§ **Yang Diminta**
Tuliskan kembali bagian teks tentang kultur sekolah dari "b.      Jumlah personel" sampai "bersumber dari cluster." tanpa mengubah satu kata pun.

§ **Teks Sumber**
::::

3.      Dalam kategori energi, input mentah dapat berupa:
a.       Jumlah warga sekolah (baik pimpinan, guru, staf/karyawan, dan peserta didik. Menunjuk pada banyak atau sedikitnya jumlah keseluruhan warga sekolah maupun jumlah setiap cluster (jumlah personel pada level managerial, jumlah pendidik, jumlah peserta didik, dan jumlah staf).
b.      Jumlah personel dalam setiap clusternya dapat untuk menentukan kapasitas fungsional setiap cluster, termasuk kemampuan prediktif munculnya hambatan yang bersumber dari cluster.
Input mentah dalam kategorisasi di atas bukanlah sebuah ‘harga mati’, identifikasi aspek dalam kategori-ketegori tersebut terbuka terhadap penjelasan-penjelasan yang rasional. Tidak menutup pula kemungkinan masih terdapat aspek yang bisa dikategorikan di dalamnya selain aspek-aspek yang telah disebutkan di atas.
Pada alur berikutnya, meskipun proses pengolahan informasi, energi, dan materi telah menghasilkan keluaran yang berupa kultur sekolah yang lebih baik (dari sebelumnya), namun alur sistem tidak berhenti hanya pada tahapan ini. Sistem masih harus bekerja memberikan feedback (umpan balik). Umpan balik ini meliputi sejumlah kegiatan seperti analisis; filtering; koreksi; dan evaluasi. Serangkaian kegiatan ini memiliki tujuan antara lain:
1.      Analisis dilakukan dengan maksud untuk menemukan dan mengidentifikasi kelebihan maupun kelemahan sistem, dengan melihat hasil (output). Dalam kerangka penciptaan kultur sekolah yang ideal, maka dapat diketahui kultur sekolah yang diciptakan oleh sistem memiliki sejumlah kelebihan dan kelemahan apa saja, dimana letak kebaikan maupun keburukannya. Hal-hal semacam itu.

::::

§ **Kumpulan Entri**
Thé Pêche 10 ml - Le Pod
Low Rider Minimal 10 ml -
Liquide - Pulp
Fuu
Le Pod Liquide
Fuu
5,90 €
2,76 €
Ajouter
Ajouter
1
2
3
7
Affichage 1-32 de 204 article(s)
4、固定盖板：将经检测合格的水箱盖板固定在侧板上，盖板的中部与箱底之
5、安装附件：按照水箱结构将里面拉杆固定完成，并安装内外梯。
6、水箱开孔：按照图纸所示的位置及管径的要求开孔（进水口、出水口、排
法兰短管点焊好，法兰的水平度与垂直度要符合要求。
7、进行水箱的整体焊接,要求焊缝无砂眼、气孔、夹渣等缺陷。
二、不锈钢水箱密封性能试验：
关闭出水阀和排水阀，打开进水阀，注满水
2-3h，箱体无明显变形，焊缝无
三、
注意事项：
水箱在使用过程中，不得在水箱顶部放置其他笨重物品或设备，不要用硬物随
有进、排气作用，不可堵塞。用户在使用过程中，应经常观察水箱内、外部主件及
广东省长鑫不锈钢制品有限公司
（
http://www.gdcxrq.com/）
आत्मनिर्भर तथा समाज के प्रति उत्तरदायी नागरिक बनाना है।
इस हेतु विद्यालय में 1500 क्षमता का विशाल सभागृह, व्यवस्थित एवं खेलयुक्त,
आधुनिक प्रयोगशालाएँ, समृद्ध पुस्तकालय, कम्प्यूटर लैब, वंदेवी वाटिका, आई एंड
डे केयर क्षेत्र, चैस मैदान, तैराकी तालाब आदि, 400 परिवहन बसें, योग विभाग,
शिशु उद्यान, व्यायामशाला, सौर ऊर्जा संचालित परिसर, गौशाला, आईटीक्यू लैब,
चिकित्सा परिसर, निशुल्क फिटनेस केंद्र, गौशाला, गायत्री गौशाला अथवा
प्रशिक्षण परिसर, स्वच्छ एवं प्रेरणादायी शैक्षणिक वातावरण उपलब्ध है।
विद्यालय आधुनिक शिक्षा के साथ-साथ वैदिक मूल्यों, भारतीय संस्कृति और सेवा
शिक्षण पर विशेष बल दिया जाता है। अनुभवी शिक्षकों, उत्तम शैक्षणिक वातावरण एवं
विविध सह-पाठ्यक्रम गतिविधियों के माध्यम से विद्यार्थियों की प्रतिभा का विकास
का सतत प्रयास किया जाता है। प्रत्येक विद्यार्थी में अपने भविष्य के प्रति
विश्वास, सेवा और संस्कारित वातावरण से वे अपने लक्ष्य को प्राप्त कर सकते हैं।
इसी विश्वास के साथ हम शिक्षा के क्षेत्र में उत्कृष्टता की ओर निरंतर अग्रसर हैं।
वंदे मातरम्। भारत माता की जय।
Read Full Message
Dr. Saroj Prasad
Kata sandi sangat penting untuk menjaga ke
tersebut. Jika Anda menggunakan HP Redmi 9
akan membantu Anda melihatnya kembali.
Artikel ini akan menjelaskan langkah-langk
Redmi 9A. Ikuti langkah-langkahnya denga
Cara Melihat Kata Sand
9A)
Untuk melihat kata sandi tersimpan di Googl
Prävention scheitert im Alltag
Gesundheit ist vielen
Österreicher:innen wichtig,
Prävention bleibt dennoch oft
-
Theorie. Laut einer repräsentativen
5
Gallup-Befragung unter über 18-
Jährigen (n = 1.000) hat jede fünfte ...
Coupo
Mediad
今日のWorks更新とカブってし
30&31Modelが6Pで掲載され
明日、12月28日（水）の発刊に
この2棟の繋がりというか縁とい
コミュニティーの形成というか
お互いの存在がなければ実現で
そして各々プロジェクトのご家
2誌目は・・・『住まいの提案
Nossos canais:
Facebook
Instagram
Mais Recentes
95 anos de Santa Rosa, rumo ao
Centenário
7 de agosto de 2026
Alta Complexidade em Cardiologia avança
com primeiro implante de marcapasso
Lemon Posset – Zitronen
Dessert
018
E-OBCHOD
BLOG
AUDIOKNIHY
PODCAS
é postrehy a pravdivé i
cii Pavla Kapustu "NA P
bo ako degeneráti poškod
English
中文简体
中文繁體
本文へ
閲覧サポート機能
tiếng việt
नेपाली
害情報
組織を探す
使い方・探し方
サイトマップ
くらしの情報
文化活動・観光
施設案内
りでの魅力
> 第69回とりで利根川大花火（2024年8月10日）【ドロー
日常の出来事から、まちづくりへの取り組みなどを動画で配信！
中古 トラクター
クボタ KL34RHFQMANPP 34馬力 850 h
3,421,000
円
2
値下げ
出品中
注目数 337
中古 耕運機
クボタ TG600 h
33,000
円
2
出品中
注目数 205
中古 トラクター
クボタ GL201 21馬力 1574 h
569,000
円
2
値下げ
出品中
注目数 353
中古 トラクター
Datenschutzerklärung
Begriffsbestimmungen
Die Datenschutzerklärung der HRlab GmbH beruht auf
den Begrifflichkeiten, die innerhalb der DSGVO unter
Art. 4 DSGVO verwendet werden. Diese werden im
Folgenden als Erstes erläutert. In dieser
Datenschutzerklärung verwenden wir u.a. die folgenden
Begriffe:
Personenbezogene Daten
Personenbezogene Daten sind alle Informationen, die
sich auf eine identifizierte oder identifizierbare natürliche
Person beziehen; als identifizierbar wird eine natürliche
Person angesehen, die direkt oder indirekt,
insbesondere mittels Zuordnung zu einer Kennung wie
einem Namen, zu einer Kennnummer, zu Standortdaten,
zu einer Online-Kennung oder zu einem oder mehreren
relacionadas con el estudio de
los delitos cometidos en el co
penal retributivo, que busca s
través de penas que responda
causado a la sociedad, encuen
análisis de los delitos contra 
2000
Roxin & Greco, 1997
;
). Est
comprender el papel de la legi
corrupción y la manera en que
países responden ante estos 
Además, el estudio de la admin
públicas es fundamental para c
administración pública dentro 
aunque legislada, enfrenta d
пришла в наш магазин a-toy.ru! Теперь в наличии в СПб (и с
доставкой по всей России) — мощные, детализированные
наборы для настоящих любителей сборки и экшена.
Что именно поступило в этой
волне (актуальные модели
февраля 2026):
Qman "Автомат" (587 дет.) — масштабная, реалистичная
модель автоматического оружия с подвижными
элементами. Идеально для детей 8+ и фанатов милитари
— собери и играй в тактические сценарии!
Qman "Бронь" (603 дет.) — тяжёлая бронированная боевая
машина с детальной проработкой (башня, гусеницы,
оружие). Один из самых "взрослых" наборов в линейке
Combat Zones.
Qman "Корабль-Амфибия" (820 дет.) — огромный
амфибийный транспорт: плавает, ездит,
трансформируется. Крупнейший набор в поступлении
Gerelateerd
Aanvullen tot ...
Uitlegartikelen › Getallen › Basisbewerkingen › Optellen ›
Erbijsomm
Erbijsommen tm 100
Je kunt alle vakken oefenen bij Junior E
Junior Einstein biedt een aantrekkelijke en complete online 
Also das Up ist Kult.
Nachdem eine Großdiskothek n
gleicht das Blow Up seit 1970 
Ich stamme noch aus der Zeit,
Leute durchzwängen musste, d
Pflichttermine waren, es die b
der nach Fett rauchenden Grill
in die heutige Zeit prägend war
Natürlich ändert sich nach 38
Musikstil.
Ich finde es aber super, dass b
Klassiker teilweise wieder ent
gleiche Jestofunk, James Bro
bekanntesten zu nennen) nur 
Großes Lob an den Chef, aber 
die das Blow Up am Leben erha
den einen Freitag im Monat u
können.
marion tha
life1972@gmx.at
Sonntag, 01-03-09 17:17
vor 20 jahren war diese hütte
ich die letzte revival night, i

::::

§ **Jawaban**
b.      Jumlah personel dalam setiap clusternya dapat untuk menentukan kapasitas fungsional setiap cluster, termasuk kemampuan prediktif munculnya hambatan yang bersumber dari cluster.